The invasion of our personal lives and the intimate details of our behavior are so entwined in how privacy laws affect the way we live that court calendars are becoming clogged. Reporters could once call a hospital to find out if they'd been first with a birth at the start of a year. Doctors would report on the condition of a patient, nurses could inform us a person had been admitted for treatment. Now it's simple: Nobody talks.
That's probably why on Monday, the 7 billionth person born on this planet was a girl in the Phillipines. Hypothetically, at least, for two reasons. With hundreds of thousands of birth worldwide every day (51 every minute in India alone) there's no way of knowing the exact moment or place of the real arrival. And besides, there won't be a lawyer there suing for invasion of privacy.
For priests and pastors, this can be a bad day. The congregation may have overslept and what's worse, the pulpit may still be empty at the appointed hour. If someone did not come awake at two o'clock this morning to make sure the clock fell back, the end of Daylight Saving for another year will have been meaningless.
"Spring forward, fall back." It's been part of our language so long it seems it has always been there as a memorable mnemonic reminder useful every spring and fall. In his book on the subject Michael Dowling sets its first use as having occurred in a letter to the Times in London in 1947. The writer called it, in Latin, a memoria technical, in suggesting 'spring forward' as prompting a way to change the hands of the clock each spring so they could then 'fall back' each autumn.
Dowling made Spring Forward the title of his book on Daylight Saving Time, in which he also corrected our grammar: there's no 's' on Saving. He also knocks down a frequently used excuse for the time change, that it was wanted by farmers who "wanted more time for chores." During World War I, chambers of commerce in larger cities lobbied for Daylight Saving Time on behalf of city businesses and residents.

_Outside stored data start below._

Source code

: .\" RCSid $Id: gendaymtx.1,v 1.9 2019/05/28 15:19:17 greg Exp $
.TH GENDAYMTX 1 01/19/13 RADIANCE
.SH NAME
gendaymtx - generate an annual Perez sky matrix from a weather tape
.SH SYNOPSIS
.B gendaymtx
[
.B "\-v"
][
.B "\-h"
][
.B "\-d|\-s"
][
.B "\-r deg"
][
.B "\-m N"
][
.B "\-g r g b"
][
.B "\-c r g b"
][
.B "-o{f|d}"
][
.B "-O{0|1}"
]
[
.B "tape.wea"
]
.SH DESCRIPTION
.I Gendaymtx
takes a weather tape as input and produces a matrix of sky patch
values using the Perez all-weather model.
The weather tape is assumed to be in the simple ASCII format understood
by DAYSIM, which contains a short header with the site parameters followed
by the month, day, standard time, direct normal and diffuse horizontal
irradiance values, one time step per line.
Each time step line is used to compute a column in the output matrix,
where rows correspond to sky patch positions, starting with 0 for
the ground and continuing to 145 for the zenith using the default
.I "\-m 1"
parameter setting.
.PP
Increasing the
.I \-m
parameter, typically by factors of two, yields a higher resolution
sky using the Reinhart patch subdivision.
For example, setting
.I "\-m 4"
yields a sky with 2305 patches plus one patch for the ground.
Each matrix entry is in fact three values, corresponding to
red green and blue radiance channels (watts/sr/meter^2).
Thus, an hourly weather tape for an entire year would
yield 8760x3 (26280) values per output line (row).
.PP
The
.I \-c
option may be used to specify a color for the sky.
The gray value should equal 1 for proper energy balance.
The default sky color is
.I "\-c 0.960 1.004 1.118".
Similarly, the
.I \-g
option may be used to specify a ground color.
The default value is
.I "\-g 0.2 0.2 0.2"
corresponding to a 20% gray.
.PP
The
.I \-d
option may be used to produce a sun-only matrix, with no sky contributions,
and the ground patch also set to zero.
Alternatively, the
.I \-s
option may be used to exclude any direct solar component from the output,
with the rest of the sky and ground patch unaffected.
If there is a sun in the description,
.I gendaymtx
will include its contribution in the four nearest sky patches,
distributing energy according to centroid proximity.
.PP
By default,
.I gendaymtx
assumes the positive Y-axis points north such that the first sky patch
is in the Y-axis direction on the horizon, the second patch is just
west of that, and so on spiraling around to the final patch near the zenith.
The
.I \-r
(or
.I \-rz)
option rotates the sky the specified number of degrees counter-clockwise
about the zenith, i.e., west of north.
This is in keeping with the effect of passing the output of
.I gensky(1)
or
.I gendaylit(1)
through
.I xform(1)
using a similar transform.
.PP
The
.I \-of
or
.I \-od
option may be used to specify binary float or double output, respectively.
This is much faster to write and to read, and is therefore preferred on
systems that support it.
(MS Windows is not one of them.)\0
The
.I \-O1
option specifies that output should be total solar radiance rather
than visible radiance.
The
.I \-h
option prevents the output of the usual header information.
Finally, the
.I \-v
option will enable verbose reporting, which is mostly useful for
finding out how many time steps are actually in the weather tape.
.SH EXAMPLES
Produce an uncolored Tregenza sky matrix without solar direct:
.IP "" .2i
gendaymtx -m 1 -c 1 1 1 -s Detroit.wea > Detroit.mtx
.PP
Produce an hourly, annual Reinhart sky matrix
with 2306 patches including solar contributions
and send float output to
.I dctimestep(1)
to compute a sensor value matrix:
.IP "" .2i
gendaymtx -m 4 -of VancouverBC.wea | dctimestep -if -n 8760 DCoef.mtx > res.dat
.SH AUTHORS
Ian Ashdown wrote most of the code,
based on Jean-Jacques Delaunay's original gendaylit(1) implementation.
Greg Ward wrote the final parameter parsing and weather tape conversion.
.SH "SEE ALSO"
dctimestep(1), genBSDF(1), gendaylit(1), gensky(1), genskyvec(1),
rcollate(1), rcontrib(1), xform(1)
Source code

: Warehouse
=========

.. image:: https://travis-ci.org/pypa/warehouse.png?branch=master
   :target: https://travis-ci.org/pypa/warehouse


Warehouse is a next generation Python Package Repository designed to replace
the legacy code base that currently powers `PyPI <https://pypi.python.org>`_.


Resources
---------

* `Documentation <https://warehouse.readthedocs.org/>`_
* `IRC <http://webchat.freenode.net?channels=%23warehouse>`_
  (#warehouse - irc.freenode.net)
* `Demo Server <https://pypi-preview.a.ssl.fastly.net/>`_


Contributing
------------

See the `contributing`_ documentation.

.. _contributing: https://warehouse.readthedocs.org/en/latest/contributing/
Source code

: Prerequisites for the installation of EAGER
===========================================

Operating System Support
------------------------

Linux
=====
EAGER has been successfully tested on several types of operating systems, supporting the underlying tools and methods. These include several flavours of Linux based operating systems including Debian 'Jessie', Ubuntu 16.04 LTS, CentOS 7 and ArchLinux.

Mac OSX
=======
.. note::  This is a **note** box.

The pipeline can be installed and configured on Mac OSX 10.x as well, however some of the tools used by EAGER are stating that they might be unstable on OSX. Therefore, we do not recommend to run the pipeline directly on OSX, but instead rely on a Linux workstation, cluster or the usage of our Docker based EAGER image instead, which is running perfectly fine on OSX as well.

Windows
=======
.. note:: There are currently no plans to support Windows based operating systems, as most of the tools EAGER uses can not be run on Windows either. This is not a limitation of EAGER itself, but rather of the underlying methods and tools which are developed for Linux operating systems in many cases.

Dew was offered as evidence of the need for change in support of agriculture. Produce harvested while still fresh with the dew of early morning hours was rated as far superior to what the sun had been shining on for several hours, a Chamber leaflet suggested. Farmers in general, disagreed and continued milking cows on a twelve-hour schedule whatever the time the hands of the clock might show.
A college degree may well be worth it, but as the cost keeps going up, it sparks a continuing debate. At BSU, the $7,599 annual full load cost is a bit under the national average and a bit over the Minnesota average for a state university. A University of Oklahoma study by Vance Fried says the cost could be a bit lower if all professors did was teach. Add in the cost of their research work, though and the price balloons to more than $25,900.
Research is a common good, he reasons and undergrads shouldn't be the ones who have to pay for it. He also advocates eliminating what he calls administrative bloat: layers of deans and department heads, psychologists, counselors, all adding up to hundreds of dollars more than the entire cost of educating a student. Maybe that's why so many were so interested in President Obama's efforts to ease the pain.
Thoughts while drying the dishes... Postal rumors spread faster than -- well, faster than the mail that they concern, but as of the moment, post offices at Waskish and Mizpah are like the one in Hines. Still open for business, but still in doubt as to their long-term survival.